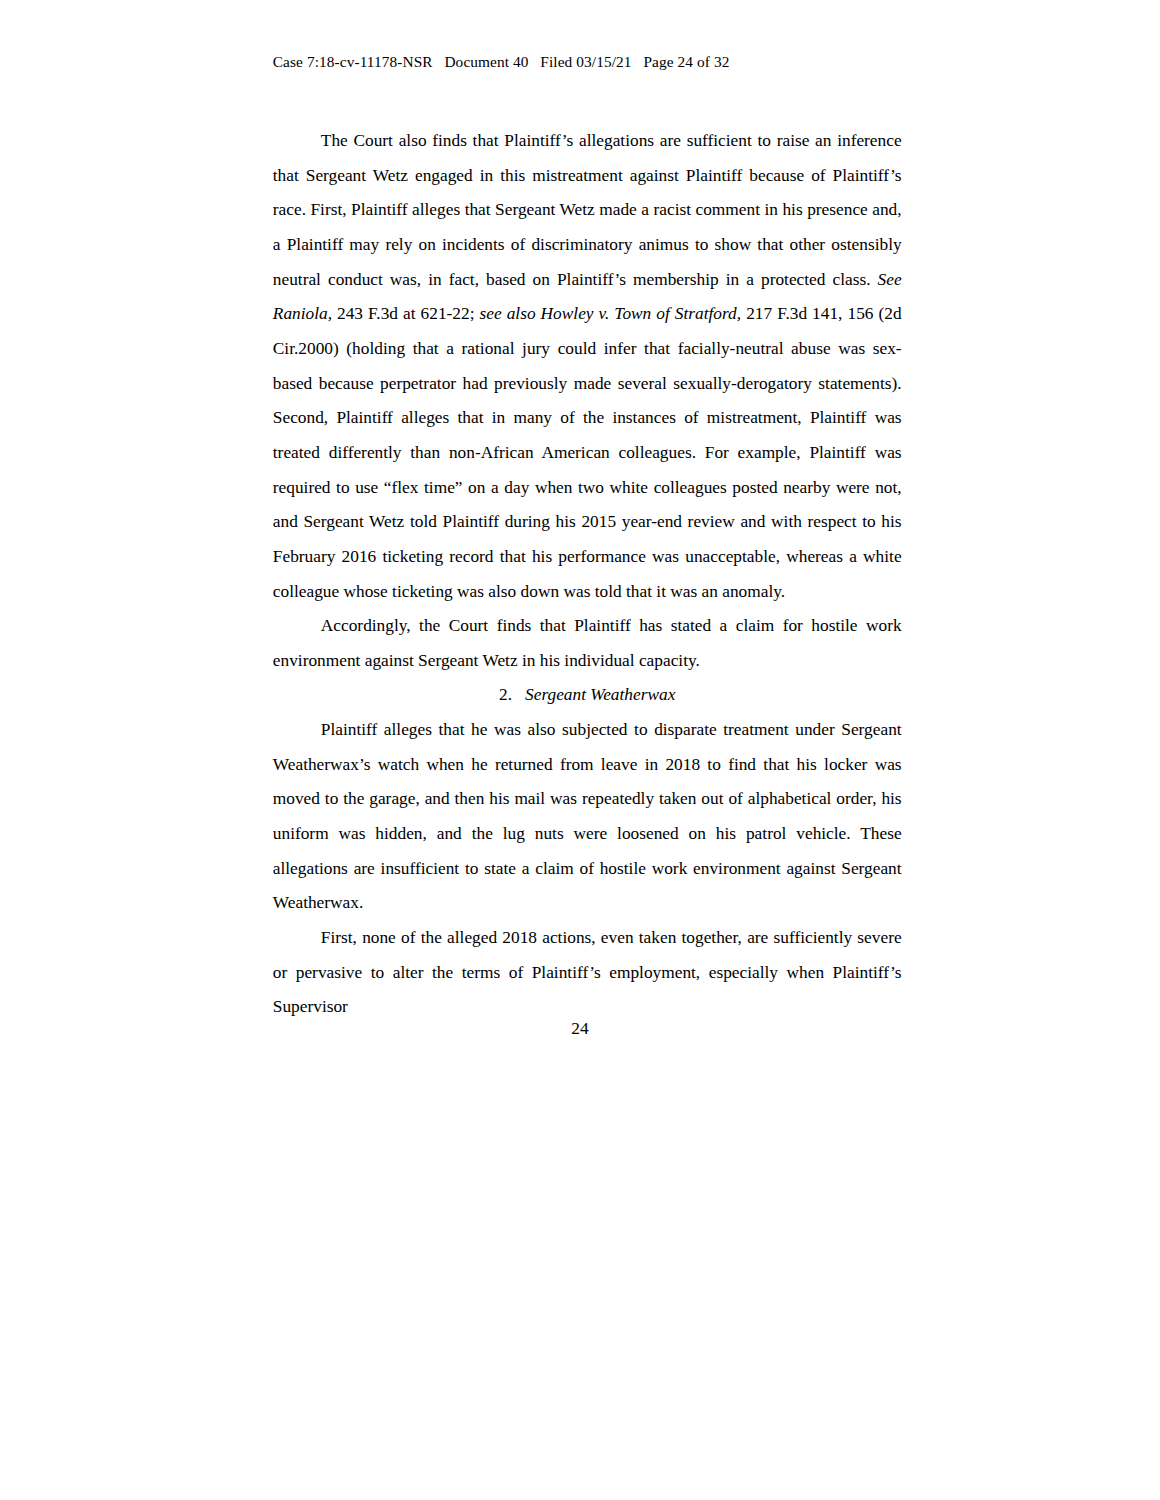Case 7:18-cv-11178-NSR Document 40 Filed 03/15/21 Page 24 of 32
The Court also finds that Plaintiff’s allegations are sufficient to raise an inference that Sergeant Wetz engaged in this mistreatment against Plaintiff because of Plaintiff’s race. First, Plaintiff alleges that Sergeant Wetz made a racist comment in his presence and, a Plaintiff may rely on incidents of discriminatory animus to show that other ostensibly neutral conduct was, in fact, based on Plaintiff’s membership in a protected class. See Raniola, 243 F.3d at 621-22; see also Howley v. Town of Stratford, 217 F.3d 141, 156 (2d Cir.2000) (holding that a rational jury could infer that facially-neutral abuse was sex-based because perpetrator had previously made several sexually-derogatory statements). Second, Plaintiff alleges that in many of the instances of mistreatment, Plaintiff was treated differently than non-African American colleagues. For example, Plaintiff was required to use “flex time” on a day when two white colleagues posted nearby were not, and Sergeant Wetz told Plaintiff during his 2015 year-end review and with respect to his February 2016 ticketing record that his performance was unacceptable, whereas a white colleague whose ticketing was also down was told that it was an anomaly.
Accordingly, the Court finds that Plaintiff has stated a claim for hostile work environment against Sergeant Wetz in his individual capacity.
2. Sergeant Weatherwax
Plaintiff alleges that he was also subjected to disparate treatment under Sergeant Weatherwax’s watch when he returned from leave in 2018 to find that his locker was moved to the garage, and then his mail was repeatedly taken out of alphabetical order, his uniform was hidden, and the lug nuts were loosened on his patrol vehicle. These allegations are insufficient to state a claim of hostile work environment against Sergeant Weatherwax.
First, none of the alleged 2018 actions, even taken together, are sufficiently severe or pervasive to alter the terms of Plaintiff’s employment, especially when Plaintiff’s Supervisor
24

WHAT TO PRODUCE:
When the line with "Accordingly, the Court" is reached in the data above, start copying there, and copy each line exactly until the line with "2. Sergeant Weatherwax" has been copied; copy nothing else.

ANSWER BELOW:
Accordingly, the Court finds that Plaintiff has stated a claim for hostile work environment against Sergeant Wetz in his individual capacity.
2. Sergeant Weatherwax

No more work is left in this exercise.